BUG: highly-degenerate roc curves

GaelVaroquaux · larsmans · commit 84eaed32864e · 2013-02-20T13:49:55.000+01:00
Fixes 1658

Make sure that roc_curves start at [0, 0] and end at [1, 1]
diff --git a/sklearn/metrics/metrics.py b/sklearn/metrics/metrics.py
@@ -482,11 +482,11 @@ def roc_curve(y_true, y_score, pos_label=None):
 
     if n_pos == 0:
         warnings.warn("No positive samples in y_true, "
-                      "true positve value should be meaningless")
+                      "true positive value should be meaningless")
         n_pos = np.nan
     if n_neg == 0:
         warnings.warn("No negative samples in y_true, "
-                      "false positve value should be meaningless")
+                      "false positive value should be meaningless")
         n_neg = np.nan
 
     thresholds = np.unique(y_score)
@@ -520,11 +520,28 @@ def roc_curve(y_true, y_score, pos_label=None):
         tpr[-1] = (sum_pos + current_pos_count) / n_pos
         fpr[-1] = (sum_neg + current_neg_count) / n_neg
 
-    # hard decisions, add (0,0)
-    if fpr.shape[0] == 2:
+    thresholds = thresholds[::-1]
+
+    if not (n_pos is np.nan or n_neg is np.nan):
+        # add (0,0) and (1, 1)
+        if not (fpr[0] == 0 and fpr[-1] == 1):
+            fpr = np.r_[0., fpr, 1.]
+            tpr = np.r_[0., tpr, 1.]
+            thresholds = np.r_[thresholds[0] + 1, thresholds,
+                               thresholds[-1] - 1]
+        elif not fpr[0] == 0:
+            fpr = np.r_[0., fpr]
+            tpr = np.r_[0., tpr]
+            thresholds = np.r_[thresholds[0] + 1, thresholds]
+        elif not fpr[-1] == 1:
+            fpr = np.r_[fpr, 1.]
+            tpr = np.r_[tpr, 1.]
+            thresholds = np.r_[thresholds, thresholds[-1] - 1]
+    elif fpr.shape[0] == 2:
+        # trivial decisions, add (0,0)

PROVIDED INFORMATION.
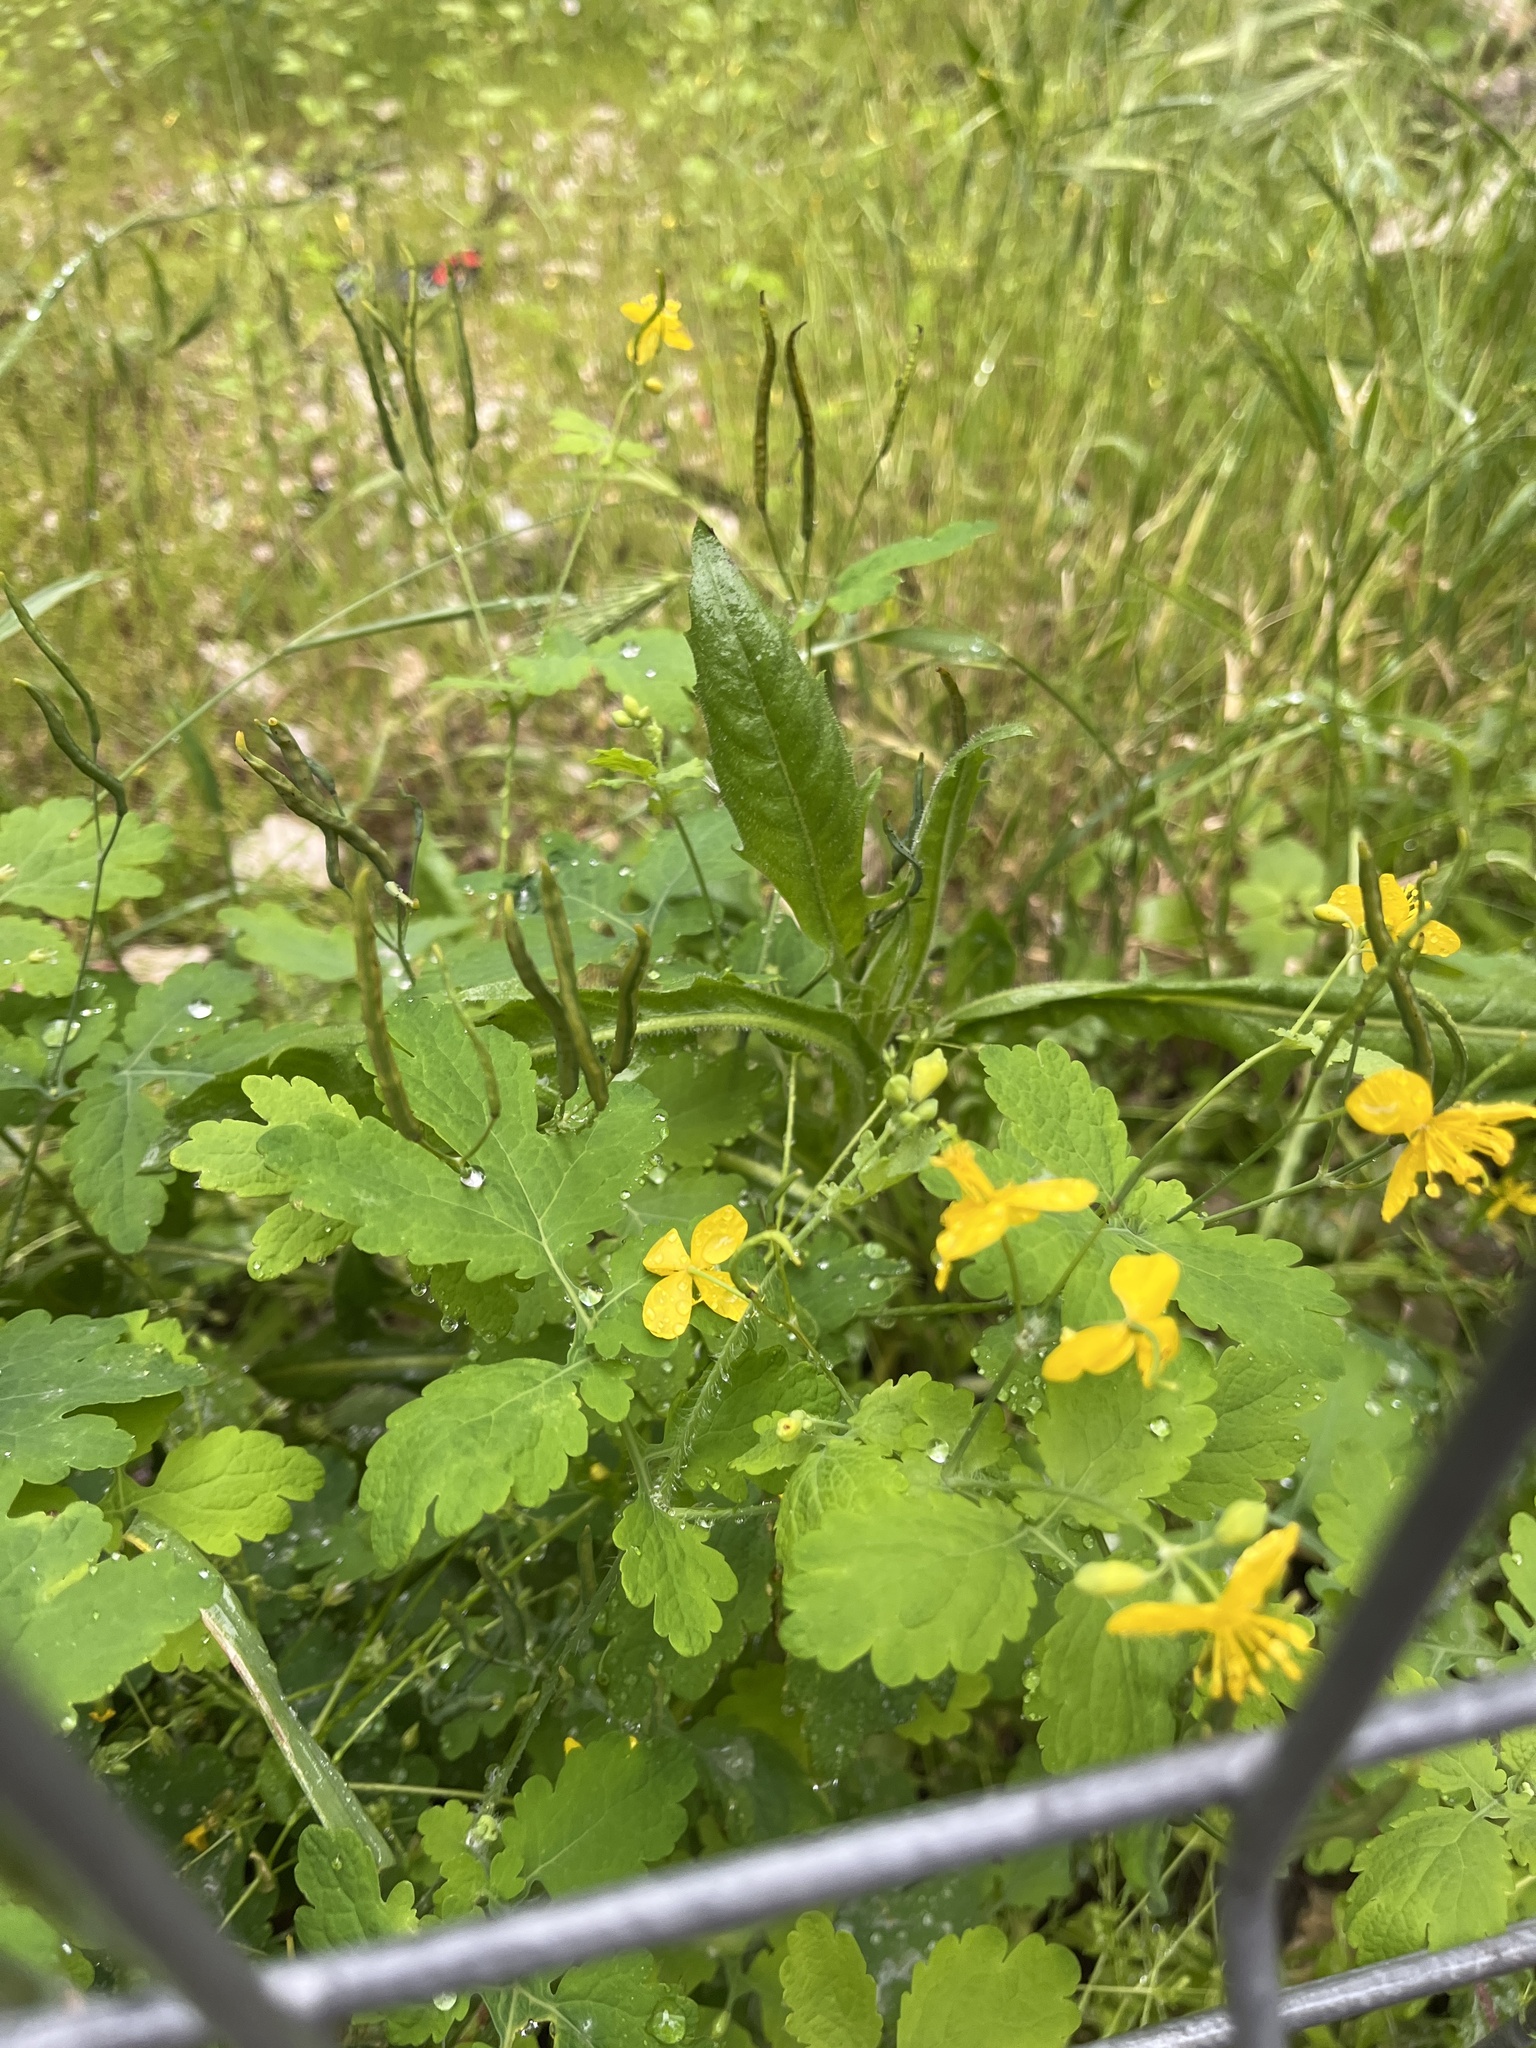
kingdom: Plantae
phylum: Tracheophyta
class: Magnoliopsida
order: Ranunculales
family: Papaveraceae
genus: Chelidonium
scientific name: Chelidonium majus
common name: Greater celandine
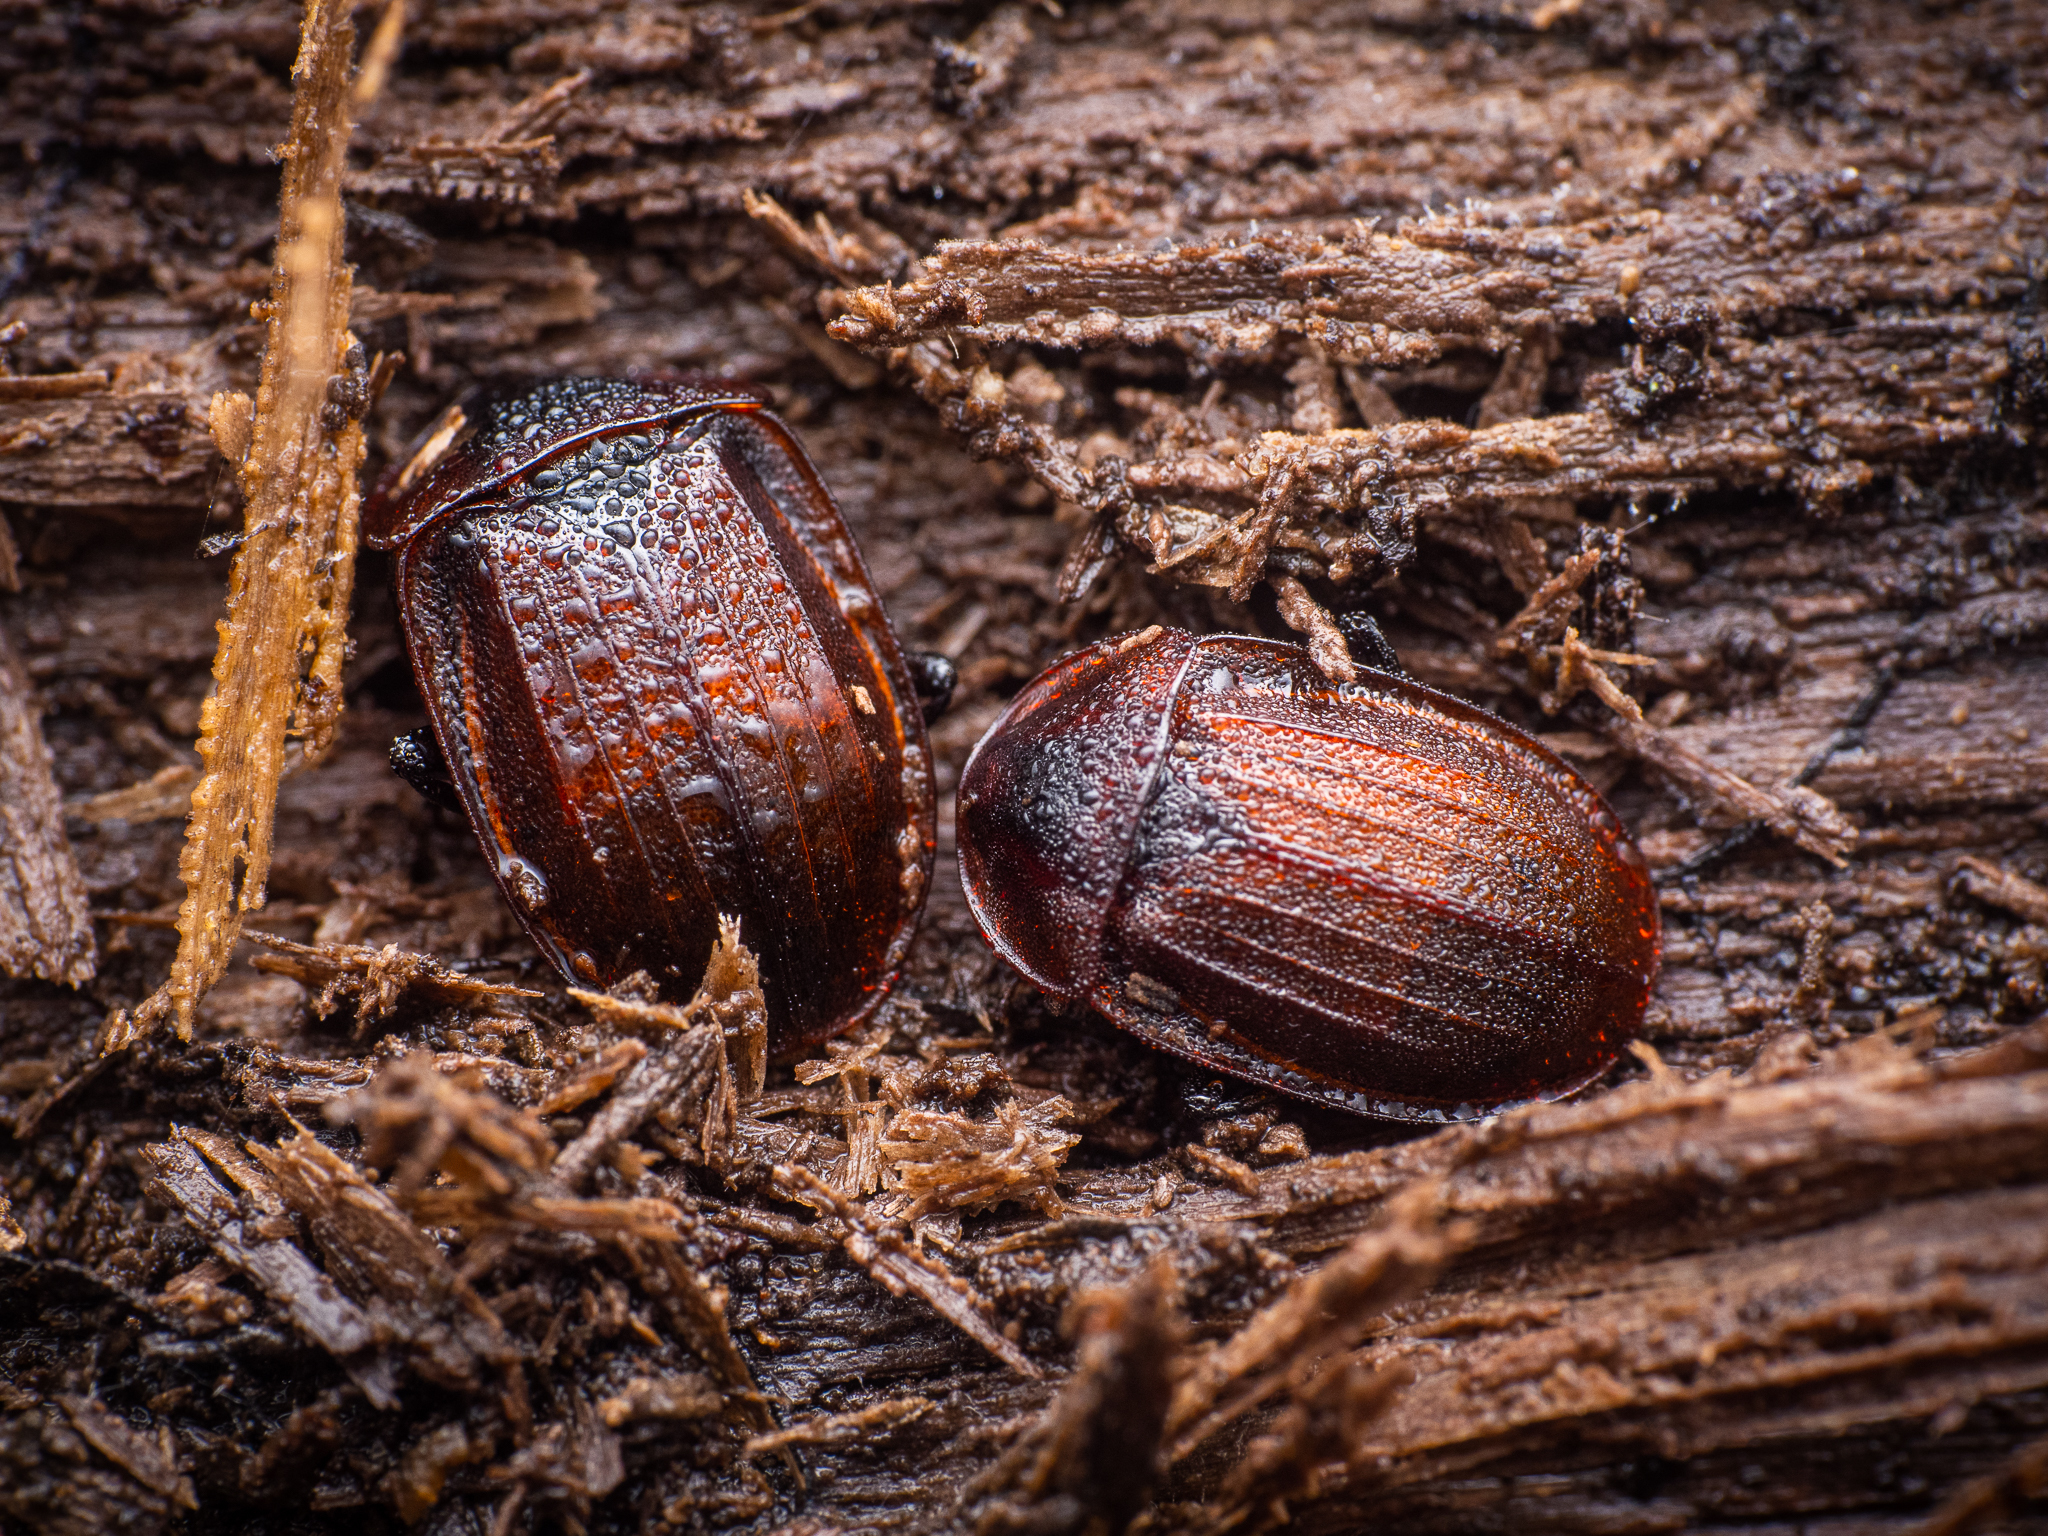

SET TASK 1.
Please transcribe everything in the roc_curve commit from "n_pos = np.nan" down to "hard decisions, add (0,0)".
SET TASK 2.
Pick up the roc_curve commit diff at the point where it ends and carry it further.
The records come from a different source than the text.

EXPECTED OUTPUT 1.
n_pos = np.nan
     if n_neg == 0:
         warnings.warn("No negative samples in y_true, "
-                      "false positve value should be meaningless")
+                      "false positive value should be meaningless")
         n_neg = np.nan
 
     thresholds = np.unique(y_score)
@@ -520,11 +520,28 @@ def roc_curve(y_true, y_score, pos_label=None):
         tpr[-1] = (sum_pos + current_pos_count) / n_pos
         fpr[-1] = (sum_neg + current_neg_count) / n_neg
 
-    # hard decisions, add (0,0)

EXPECTED OUTPUT 2.
         fpr = np.array([0.0, fpr[0], fpr[1]])
         tpr = np.array([0.0, tpr[0], tpr[1]])
-    # trivial decisions, add (0,0) and (1,1)
+        # trivial decisions, add (0,0) and (1,1)
     elif fpr.shape[0] == 1:
         fpr = np.array([0.0, fpr[0], 1.0])
         tpr = np.array([0.0, tpr[0], 1.0])
@@ -535,7 +552,7 @@ def roc_curve(y_true, y_score, pos_label=None):
     if n_neg is np.nan:
         fpr[0] = np.nan
 
-    return fpr, tpr, thresholds[::-1]
+    return fpr, tpr, thresholds
 
 
 ###############################################################################
diff --git a/sklearn/metrics/tests/test_metrics.py b/sklearn/metrics/tests/test_metrics.py
@@ -93,6 +93,17 @@ def test_roc_curve():
     assert_almost_equal(roc_auc, auc_score(y_true, probas_pred))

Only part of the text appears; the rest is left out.